The military regime had grossly miscalculated because what followed was no less than a revolution, but of a more permanent nature. Upset at the army’s assault on judiciary and then free press a few days later, Constitutional minds, legal practitioners and journalists have taken to the streets. The difference between a constitutional agitator and a rabble rouser is that a constitutionalist only takes to the street as a last resort and does so when pushed against the wall. The events of Lahore and Islamabad did exactly that and today more than ever the nation is united in its struggle to restore a constitutional order as that alone is the irreducible minimum of the Pakistani people. At the heart of this issue confronting the predominantly Muslim nation, Justice Rana Bhagwandas on whom all eyes are focused. That he is a top Pakistani judge with impeccable integrity who happens to be a Hindu makes these turn of events even sweeter. Apparently the prospect of having a Hindu chief justice has not gone down well with the Islamists, some of whom have tried to turn a purely secular issue of judicial independence into a theological issue. And yet the people of Pakistan understand that is Bhagwandas alone with sufficient credibility and acumen to resolve the constitutional crisis that has brought the entire Pakistani judicial system to its knees.

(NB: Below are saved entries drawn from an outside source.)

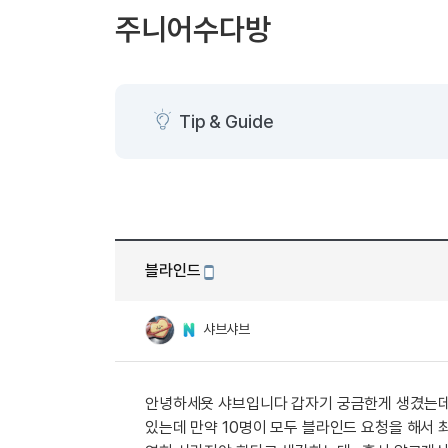
[도전]AHOP 이니셜 테스트
[도전]어
블로그이벤트
스마트스토어 이벤트
블로그이벤트
주니어수다방
[도전]AHOP 이니셜 테스트
[도전]어휘
카페이벤트
민트 티키타카 이벤트
카페이벤트
[도전]AHOP 이니셜 테스트
유용한영어
카페이벤트
카페이벤트
[도전]AHOP 이니셜 테스트
유용한영어
영상이벤트
영상이벤트
[도전]AHOP 이니셜 테스트
유용한영어
Tip & Guide
영상이벤트
영상이벤트
[도전]AHOP 이니셜 테스트
학습존 (영어학습)
학습존 (영어학습)
동영상 학습
무조건 5분 컷 이벤트
무조건 5분 컷
새글
[도전]AHOP 이니셜 테스트
무조건 5분 컷 이벤트
무조건 5분 컷
학습존 메인
학습존 메인
이미지잉글리
[도전]IELTS 이니셜테스트
스마트스토어 이벤트
스마트스토어 
새글
학습존 메인
학습존 메인
이미지잉글리
[도전]IELTS 이니셜테스트
스마트스토어 이벤트
스마트스토어 
학습존 메인
단어학습
원어민영문법
[도전]IELTS 이니셜테스트
민트 티키타카 이벤트
민트 티키타카
블라인드
학습존 메인
단어학습
원어민영문법
[도전]IELTS 이니셜테스트
모바일작성
민트 티키타카 이벤트
민트 티키타카
단어학습
패턴학습
영어한마디
[도전]IELTS 이니셜테스트
샤브샤브
단어학습
패턴학습
영어한마디
[도전]IELTS 이니셜테스트
단어학습
대화학습
왕초보옹알이
[도전]IELTS 이니셜테스트
단어학습
대화학습
왕초보옹알이
[도전]IELTS 이니셜테스트
안녕하세욧 샤브입니다 갑자기 궁금한게 생겼는데요
패턴학습
민트해VOCA
[도전]IELTS 이니셜테스트
있는데 만약 10명이 모두 블라인드 요청을 해서 최
패턴학습
민트해VOCA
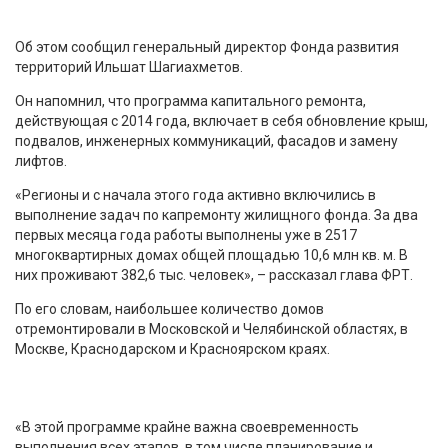
Об этом сообщил генеральный директор Фонда развития
территорий Ильшат Шагиахметов.
Он напомнил, что программа капитального ремонта,
действующая с 2014 года, включает в себя обновление крыш,
подвалов, инженерных коммуникаций, фасадов и замену
лифтов.
«Регионы и с начала этого года активно включились в
выполнение задач по капремонту жилищного фонда. За два
первых месяца года работы выполнены уже в 2517
многоквартирных домах общей площадью 10,6 млн кв. м. В
них проживают 382,6 тыс. человек», – рассказал глава ФРТ.
По его словам, наибольшее количество домов
отремонтировали в Московской и Челябинской областях, в
Москве, Краснодарском и Красноярском краях.
«В этой программе крайне важна своевременность
выполнения всех этапов, в том числе планирование и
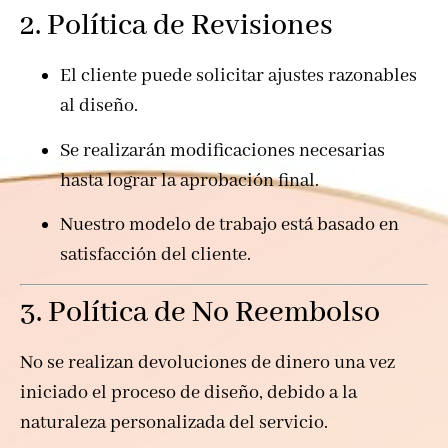
2. Política de Revisiones
El cliente puede solicitar ajustes razonables
al diseño.
Se realizarán modificaciones necesarias
hasta lograr la aprobación final.
Nuestro modelo de trabajo está basado en
satisfacción del cliente.
3. Política de No Reembolso
No se realizan devoluciones de dinero una vez
iniciado el proceso de diseño, debido a la
naturaleza personalizada del servicio.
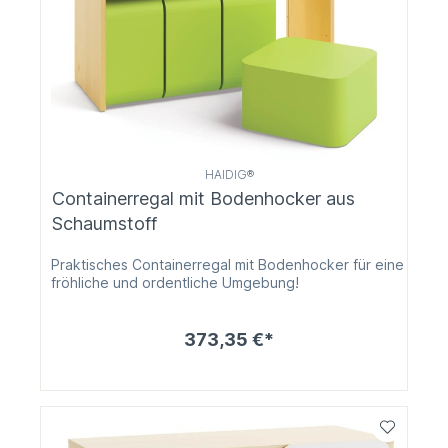
HAIDIG®
Containerregal mit Bodenhocker aus
Schaumstoff
Praktisches Containerregal mit Bodenhocker für eine
fröhliche und ordentliche Umgebung!
373,35 €*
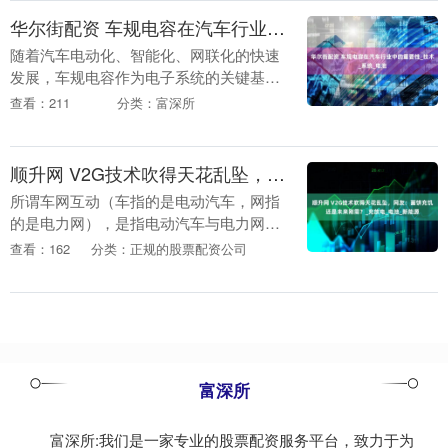
华尔街配资 车规电容在汽车行业中的重要性_技术_系统_电池
随着汽车电动化、智能化、网联化的快速
发展，车规电容作为电子系统的关键基础
元件，其重要性日益凸显。从传统燃油车
查看：211
分类：富深所
的发动机控制单元（ECU）到新能源汽车
的电池管理系统....
顺升网 V2G技术吹得天花乱坠，网友：画饼充饥还是未来刚需？_充放电_电池_新能源
所谓车网互动（车指的是电动汽车，网指
的是电力网），是指电动汽车与电力网通
过智能充放电桩等实现双向能量流动，主
查看：162
分类：正规的股票配资公司
要包括智能有序充电、双向充放电
（V2G）等形式。 图....
富深所
富深所:我们是一家专业的股票配资服务平台，致力于为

The outcome of these events should not be judged by whether or not it will dislodge Musharraf. Admittedly there is much good that Musharraf brought to Pakistan but his phenomenal blunder now threatens to undo all of this. It may or may not do so but what has come about is something much more long lasting, ie the separation of powers finally in the Montesquieuesque sense. Whatever happens this is probably the most positive outcome of the entire episode. Consider the turn of events that will likely follow: Independent judiciary means an independent election commission which in turn means free and fair elections. Free elections would mean that secular and mainstream parties like Pakistan People’s Party and Pakistan Muslim League as well as smaller ethnic parties like Awami National Party and PukhtunKhwa Milli Party will be the clear winners whereas the religious alliance of MMA willl be the clear losers. Expect a PPP government headed by Benazir or in the interim period one of her close aides till she is able to return and get elected to the National Assembly.

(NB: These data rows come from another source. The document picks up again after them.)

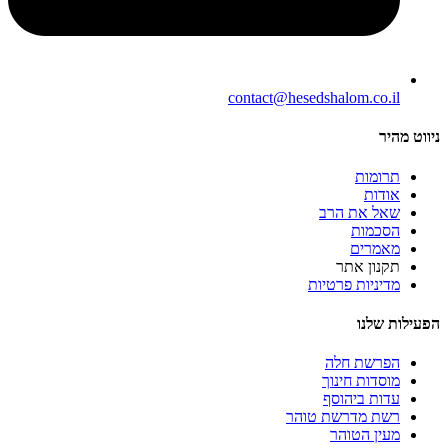
contact@hesedshalom.co.il
ניווט מהיר
תרומות
אודות
שאל את הרב
הסכמות
מאמרים
תקנון אתר
מדיניות פרטיות
הפעילות שלנו
הפרשת חלה
מוסדות חינוך
עדות ביהוסף
רשת מדרשת טוהר
מעין הטוהר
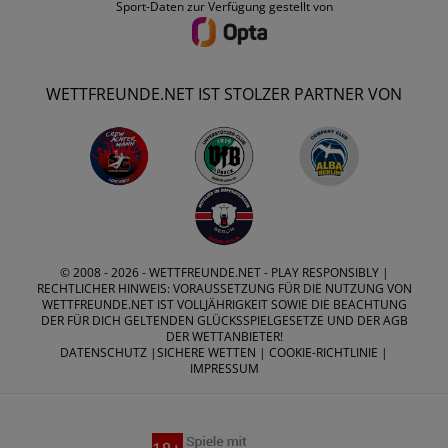
Sport-Daten zur Verfügung gestellt von
WETTFREUNDE.NET IST STOLZER PARTNER VON
© 2008 - 2026 -
WETTFREUNDE.NET
- PLAY RESPONSIBLY |
RECHTLICHER HINWEIS: VORAUSSETZUNG FÜR DIE NUTZUNG VON
WETTFREUNDE.NET IST VOLLJÄHRIGKEIT SOWIE DIE BEACHTUNG
DER FÜR DICH GELTENDEN GLÜCKSSPIELGESETZE UND DER AGB
DER WETTANBIETER!
DATENSCHUTZ
|
SICHERE WETTEN
|
COOKIE-RICHTLINIE
|
IMPRESSUM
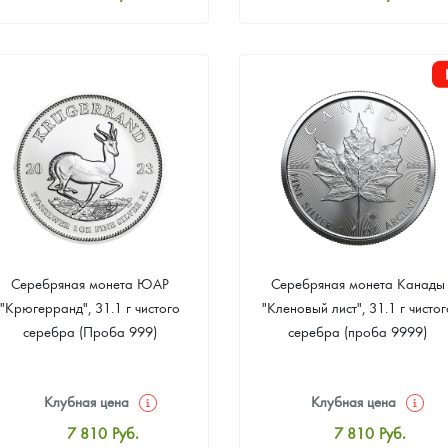
Стандартная цена
Стандартная цена
8 070
Руб.
8 070
Руб.
Цена выкупа
Цена выкупа
Звоните
Звоните
Серебряная монета ЮАР
Серебряная монета Канады
"Крюгерранд", 31.1 г чистого
"Кленовый лист", 31.1 г чистог
серебра (Проба 999)
серебра (проба 9999)
Клубная цена
Клубная цена
7 810
Руб.
7 810
Руб.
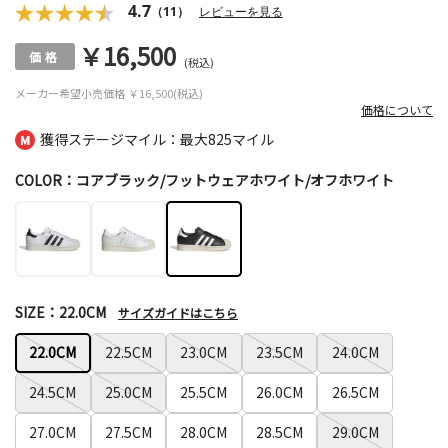
4.7
（11）
レビューを見る
￥16,500
(税込)
メーカー希望小売価格
￥16,500(税込)
価格について
獲得ステージマイル：最大
825マイル
COLOR：コアブラック/フットウェアホワイト/オフホワイト
SIZE：22.0CM
サイズガイドはこちら
22.0CM
22.5CM
23.0CM
23.5CM
24.0CM
24.5CM
25.0CM
25.5CM
26.0CM
26.5CM
27.0CM
27.5CM
28.0CM
28.5CM
29.0CM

This is a prospect that will be welcomed in the Western capitals as well. For long now Pakistan’s Military rulers have scared the west with the prospect of radical religious elements taking over the country in case of free elections. Such an outcome is unlikely when one considers that Pakistanis have always elected moderate and secular leaders and have rejected the clerics at the polls. Extremism and radicalism does not emerge because of democracy but in its absence. The only election religious parties won any seats in was held under the enlightened moderate Pervez Musharraf himself. The United States of America already seems to have lost its faith in the soldier-president’s ability to rein in the Taliban and other elements running amok, in their view, with Pakistan Army’s blessing.

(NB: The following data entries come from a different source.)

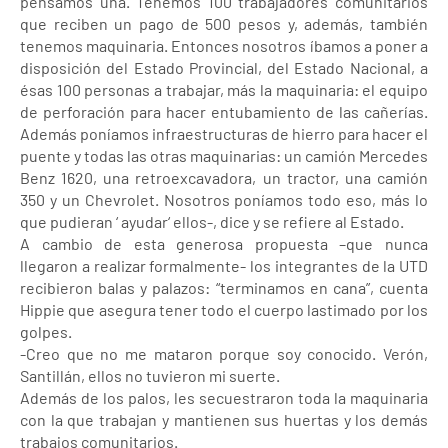
pensamos una. Tenemos 100 trabajadores comunitarios
que reciben un pago de 500 pesos y, además, también
tenemos maquinaria. Entonces nosotros íbamos a poner a
disposición del Estado Provincial, del Estado Nacional, a
ésas 100 personas a trabajar, más la maquinaria: el equipo
de perforación para hacer entubamiento de las cañerías.
Además poníamos infraestructuras de hierro para hacer el
puente y todas las otras maquinarias: un camión Mercedes
Benz 1620, una retroexcavadora, un tractor, una camión
350 y un Chevrolet. Nosotros poníamos todo eso, más lo
que pudieran ‘ ayudar‘ ellos-, dice y se refiere al Estado.
A cambio de esta generosa propuesta –que nunca
llegaron a realizar formalmente- los integrantes de la UTD
recibieron balas y palazos: “terminamos en cana”, cuenta
Hippie que asegura tener todo el cuerpo lastimado por los
golpes.
-Creo que no me mataron porque soy conocido. Verón,
Santillán, ellos no tuvieron mi suerte.
Además de los palos, les secuestraron toda la maquinaria
con la que trabajan y mantienen sus huertas y los demás
trabajos comunitarios.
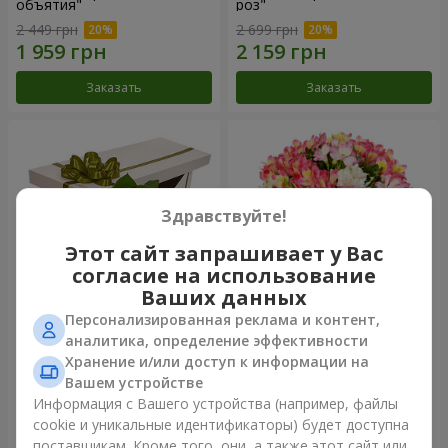
объятия"
роз"
2 449 грн
2 699 грн
Заказать
Заказать
Здравствуйте!
Этот сайт запрашивает у Вас
согласие на использование
Ваших данных
Персонализированная реклама и контент,
Цветы в коробке "15
Букет "Сказка для двоих!"
аналитика, определение эффективности
розовых роз"
Хранение и/или доступ к информации на
2 305 грн
1 443 грн
Вашем устройстве
Информация с Вашего устройства (например, файлы
cookie и уникальные идентификаторы) будет доступна
Заказать
Заказать
поставщикам. Кроме того, они, а также этот сайт или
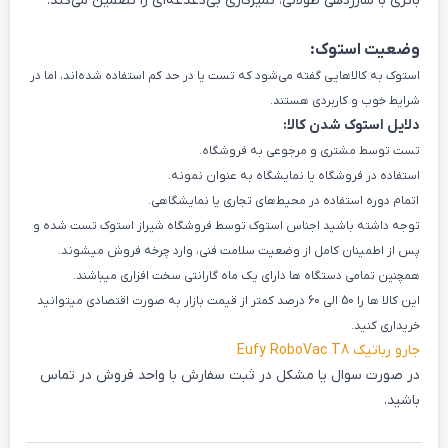
باتری با شارژدهی طولانی، تمیزکاری بی‌دغدغه‌ای را تضمین می‌کند.
وضعیت استوک:
استوک به کالاهایی گفته می‌شود که تست یا در حد کم استفاده شده‌اند، اما در
شرایط خوب و کاربردی هستند.
دلایل استوک شدن کالا:
تست توسط مشتری و مرجوعی به فروشگاه.
استفاده در فروشگاه یا نمایشگاه به عنوان نمونه.
اتمام دوره استفاده در محیط‌های تجاری یا نمایشگاهی.
توجه داشته باشید اجناس استوک توسط فروشگاه شیراز استوک تست شده و
پس از اطمینان کامل از وضعیت سلامت فنی، وارد چرخه فروش میشوند.
همچنین تمامی دستگاه ها دارای یک ماه گارانتی سخت افزاری میباشند.
این کالا ها را 50 الی 60 درصد کمتر از قیمت بازار به صورت اقتصادی میتوانید
خریداری کنید.
جارو رباتیک Eufy RoboVac T8
در صورت سوال یا مشکل در ثبت سفارش با واحد فروش در تماس
باشید.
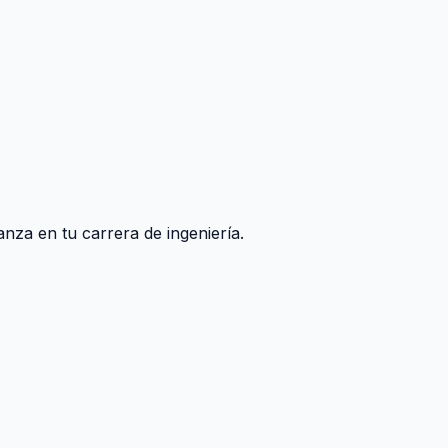
nza en tu carrera de ingeniería.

This is not to say that Musharraf is not committed to weeding out the Taliban and leaving behind a legacy of a progressive and modern Pakistan. I am convinced that in his heart of hearts, he is a true patriot and a good man. But he must understand that the time for transition has come and this is a boat Pakistan cannot afford to lose. First he must restore the Chief Justice and then he must allow presidential elections through the newly elected legislature in early 2008, following which he should honorably leave the office of the president and salute the new entrant as his Army chief, a position he should continue to hold till he can ensure the continuity of the democratic dispensation and till he can weed out the pro-Taliban and anti-national elements, if any, within the Pakistan Army. This is that rational exit strategy which might preserve the good that he has done and salvage his reputation in the annals of history, but I fear almost 8 years as Pakistan’s top man has numbed the General’s mind to logic.